Old Member and coach Kate Jones (Modern Languages, 1988) was the keynote speaker at the first ever “Finding Our Voices” event and dinner in March. The event brought together current and former Queen’s students for an evening of networking and story sharing, in celebration of 45 years of co-education at the College.

Her five “provisional conclusions” about the great questions of life and work were so insightful, funny and encouraging that we asked her to pass them on to our New Old Members especially – and everyone else who is in need of finding their voice – or feet.

Provisional conclusion No 1: The Truth About Planning

Planning is over-rated and knowing is over-glorified. The truth is that cluelessness is one of the best tickets around to a life and career of adventure, stimulation, self-discovery and fulfilment.

I was as clueless when I graduated as I was when I matriculated about what my career might look like. But that has led to three wonderful chapters in my career so far: in social work and probation, in management consulting and in running my own business.

So if you are feeling lost, stuck or clueless about what next, congratulations!  You are onto something.

Provisional conclusion No 2: Life after Finals

Everything is a breeze after Finals. Period.
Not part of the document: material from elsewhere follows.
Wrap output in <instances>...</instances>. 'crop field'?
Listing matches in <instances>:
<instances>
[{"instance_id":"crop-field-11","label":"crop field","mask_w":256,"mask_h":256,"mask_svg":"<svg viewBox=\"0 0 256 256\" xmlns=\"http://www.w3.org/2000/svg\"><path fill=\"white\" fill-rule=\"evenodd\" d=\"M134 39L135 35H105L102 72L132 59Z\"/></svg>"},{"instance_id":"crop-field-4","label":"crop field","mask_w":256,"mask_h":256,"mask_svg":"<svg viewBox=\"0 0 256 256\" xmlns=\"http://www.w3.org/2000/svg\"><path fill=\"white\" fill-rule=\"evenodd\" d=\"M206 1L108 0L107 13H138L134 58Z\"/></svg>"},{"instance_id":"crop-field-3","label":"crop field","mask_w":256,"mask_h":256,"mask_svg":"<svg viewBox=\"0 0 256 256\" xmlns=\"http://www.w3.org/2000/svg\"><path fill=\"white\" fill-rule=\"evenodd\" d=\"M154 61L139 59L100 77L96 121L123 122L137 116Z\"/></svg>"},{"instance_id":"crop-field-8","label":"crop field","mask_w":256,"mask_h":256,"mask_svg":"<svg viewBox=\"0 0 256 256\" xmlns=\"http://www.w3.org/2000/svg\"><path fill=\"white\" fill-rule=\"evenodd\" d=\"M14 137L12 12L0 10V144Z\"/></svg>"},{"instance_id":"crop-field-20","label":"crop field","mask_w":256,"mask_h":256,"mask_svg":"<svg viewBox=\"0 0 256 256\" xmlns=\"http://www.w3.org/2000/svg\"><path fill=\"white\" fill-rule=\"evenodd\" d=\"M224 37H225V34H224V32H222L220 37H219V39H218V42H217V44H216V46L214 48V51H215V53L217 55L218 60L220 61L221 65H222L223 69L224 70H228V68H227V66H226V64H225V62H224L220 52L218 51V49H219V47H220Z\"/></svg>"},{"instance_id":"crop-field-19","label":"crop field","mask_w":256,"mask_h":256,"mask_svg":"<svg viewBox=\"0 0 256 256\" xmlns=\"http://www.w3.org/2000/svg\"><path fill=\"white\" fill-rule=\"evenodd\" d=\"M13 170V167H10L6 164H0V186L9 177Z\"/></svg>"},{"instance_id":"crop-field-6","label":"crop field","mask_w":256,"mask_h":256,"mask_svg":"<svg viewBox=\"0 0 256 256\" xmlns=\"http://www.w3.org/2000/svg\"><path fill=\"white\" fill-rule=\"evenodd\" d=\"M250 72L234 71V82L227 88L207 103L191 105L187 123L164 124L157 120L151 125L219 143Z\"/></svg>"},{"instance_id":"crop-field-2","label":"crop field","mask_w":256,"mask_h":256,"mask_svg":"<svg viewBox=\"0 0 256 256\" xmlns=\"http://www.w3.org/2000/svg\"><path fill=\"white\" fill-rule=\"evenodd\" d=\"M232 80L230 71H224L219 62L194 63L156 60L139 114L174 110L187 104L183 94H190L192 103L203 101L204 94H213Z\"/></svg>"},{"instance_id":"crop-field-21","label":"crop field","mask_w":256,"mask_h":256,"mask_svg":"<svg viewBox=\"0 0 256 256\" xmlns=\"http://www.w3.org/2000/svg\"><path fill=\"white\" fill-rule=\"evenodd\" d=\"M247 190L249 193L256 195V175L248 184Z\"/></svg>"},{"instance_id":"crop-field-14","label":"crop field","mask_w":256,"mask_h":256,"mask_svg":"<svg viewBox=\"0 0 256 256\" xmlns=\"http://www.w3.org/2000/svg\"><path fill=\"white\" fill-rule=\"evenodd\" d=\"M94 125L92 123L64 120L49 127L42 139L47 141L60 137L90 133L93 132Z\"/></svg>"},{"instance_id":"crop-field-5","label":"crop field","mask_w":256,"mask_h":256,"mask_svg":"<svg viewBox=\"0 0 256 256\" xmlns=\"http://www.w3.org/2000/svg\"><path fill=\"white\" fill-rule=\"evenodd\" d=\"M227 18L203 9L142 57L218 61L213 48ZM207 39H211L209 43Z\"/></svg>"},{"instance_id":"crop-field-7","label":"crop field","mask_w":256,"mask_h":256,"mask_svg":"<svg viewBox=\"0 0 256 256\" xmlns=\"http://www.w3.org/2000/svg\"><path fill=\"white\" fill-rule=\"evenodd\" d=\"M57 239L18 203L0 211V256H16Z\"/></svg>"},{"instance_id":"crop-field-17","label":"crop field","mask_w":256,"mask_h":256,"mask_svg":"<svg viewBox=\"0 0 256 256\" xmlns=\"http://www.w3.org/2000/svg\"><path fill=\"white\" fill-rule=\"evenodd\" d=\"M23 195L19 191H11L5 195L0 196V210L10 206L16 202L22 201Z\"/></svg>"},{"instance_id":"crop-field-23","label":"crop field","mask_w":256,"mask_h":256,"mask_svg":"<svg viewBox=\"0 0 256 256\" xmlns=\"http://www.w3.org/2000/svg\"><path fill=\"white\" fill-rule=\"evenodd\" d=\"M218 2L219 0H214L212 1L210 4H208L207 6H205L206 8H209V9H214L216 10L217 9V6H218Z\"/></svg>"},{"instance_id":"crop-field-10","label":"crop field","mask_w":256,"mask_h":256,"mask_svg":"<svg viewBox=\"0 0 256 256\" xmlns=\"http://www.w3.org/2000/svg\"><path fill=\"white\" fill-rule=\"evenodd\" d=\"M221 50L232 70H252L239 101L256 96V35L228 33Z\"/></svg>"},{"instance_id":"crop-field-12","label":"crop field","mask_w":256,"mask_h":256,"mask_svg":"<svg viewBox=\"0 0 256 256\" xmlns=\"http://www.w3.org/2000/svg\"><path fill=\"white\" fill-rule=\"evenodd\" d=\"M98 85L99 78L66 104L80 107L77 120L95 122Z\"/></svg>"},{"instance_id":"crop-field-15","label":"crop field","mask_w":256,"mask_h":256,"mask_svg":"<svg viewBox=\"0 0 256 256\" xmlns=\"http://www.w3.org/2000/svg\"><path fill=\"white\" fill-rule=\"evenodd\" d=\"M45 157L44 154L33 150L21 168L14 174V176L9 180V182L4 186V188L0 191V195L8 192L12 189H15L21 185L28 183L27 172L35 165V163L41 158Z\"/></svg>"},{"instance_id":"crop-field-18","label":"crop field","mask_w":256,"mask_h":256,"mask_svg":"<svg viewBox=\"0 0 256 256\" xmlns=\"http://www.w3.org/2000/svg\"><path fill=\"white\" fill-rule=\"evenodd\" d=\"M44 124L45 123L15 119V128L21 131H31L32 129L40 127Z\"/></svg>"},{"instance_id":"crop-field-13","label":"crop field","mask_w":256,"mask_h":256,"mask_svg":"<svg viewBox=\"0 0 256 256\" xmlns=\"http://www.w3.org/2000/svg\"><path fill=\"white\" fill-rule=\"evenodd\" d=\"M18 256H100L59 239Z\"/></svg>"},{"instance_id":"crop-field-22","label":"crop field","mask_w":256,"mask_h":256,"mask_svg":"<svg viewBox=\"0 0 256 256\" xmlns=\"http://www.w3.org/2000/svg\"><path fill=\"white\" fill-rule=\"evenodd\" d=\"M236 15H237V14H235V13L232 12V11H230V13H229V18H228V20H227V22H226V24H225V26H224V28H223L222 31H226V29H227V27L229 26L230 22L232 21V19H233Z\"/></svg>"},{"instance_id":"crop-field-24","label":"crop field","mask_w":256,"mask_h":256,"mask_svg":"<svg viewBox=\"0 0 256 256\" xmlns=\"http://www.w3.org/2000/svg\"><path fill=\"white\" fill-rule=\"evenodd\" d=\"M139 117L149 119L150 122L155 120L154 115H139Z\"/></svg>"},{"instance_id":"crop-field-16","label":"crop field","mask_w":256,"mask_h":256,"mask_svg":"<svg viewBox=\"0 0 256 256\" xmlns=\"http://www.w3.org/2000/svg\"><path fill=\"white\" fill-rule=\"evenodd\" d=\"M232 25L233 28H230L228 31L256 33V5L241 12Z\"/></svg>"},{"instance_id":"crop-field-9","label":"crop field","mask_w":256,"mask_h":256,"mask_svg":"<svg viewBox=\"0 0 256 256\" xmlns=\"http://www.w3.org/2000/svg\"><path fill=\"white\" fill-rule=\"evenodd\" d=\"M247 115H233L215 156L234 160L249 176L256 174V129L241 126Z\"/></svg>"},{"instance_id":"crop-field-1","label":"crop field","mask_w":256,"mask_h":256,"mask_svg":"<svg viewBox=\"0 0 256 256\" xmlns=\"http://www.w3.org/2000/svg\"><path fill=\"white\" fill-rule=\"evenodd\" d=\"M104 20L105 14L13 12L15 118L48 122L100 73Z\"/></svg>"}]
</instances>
Provisional conclusion No 3: Defining Success

The second hardest thing (after Finals) is figuring out how YOU define success. Not how your family, friends, university peers or community define it. Not how society defines it. But how you define it.

Or perhaps to put it differently – figuring out how you define fulfilment, or what is enough or what it means to you to live or work well.

A lot of my coaching work is with individuals who are in the process of redefining success for themselves – often in their mid- to late 30s, and realising they want something different. In my experience it has definitely been an evolving process and, I suspect, will always continue to be. Take your time. Savour the questions.

Provisional Conclusion No 4: Invest in Self-Compassion

Self-doubt, anxiety and the inner critic can be one of the most pernicious destroyers of wellbeing in life and work. And one of the greatest derailers of people forging their own path.

So one of the greatest investments of time and energy we can make is in the development of our capacity for self-compassion and self-belief. A poem I sometimes offer to my clients for additional inspiration is Our Deepest Fear by Marianne Williamson.  I love those lines:

We ask ourselves
Who am I to be brilliant, gorgeous, talented, fabulous?
Actually, who are you not to be?

Marianne Williamson, Our Deepest Fear

Conclusion No 5 (nothing provisional here): We Need More Women in Positions of Leadership

Women remain under-represented in the world and we need more of them in positions of authority, leadership and influence in order to make the world a better place. 

Did you know that just 5% of FTSE250 CEOs are women?
Or that just 13% of global world leaders are women?
Or that it was only in 2023 that the Royal Academy featured its first exhibition by a solo female artist?
Or that there are more statues of animals in London than there are of women??!

On that note, here’s to 450 more years of women at Queen’s!

Kate’s career has had three chapters to it so far. Chapter 1 was in social work and probation, as a front-line practitioner and consultant in London and Romania. Chapter 2 was in management consulting focussing on deliveirng leadership development and culture change programmes to the public sector at PA Consulting Group. And Chapter 3 has been running her own coaching and consulting business, Neon, where she specialises in building Deeply Human leadership capability in purpose-led organisations. She works with a wide range of clients ranging from Jesuit priests to submarine builders, tech entrepreneurs, humanitarians, lawyers, bankers and more. She also provides fulfilment coaching to dissatisfied professionals seeking big changes in life and work. The golden thread linking it all is a fascination with people and systems and what enables them to change, and a desire to make a difference.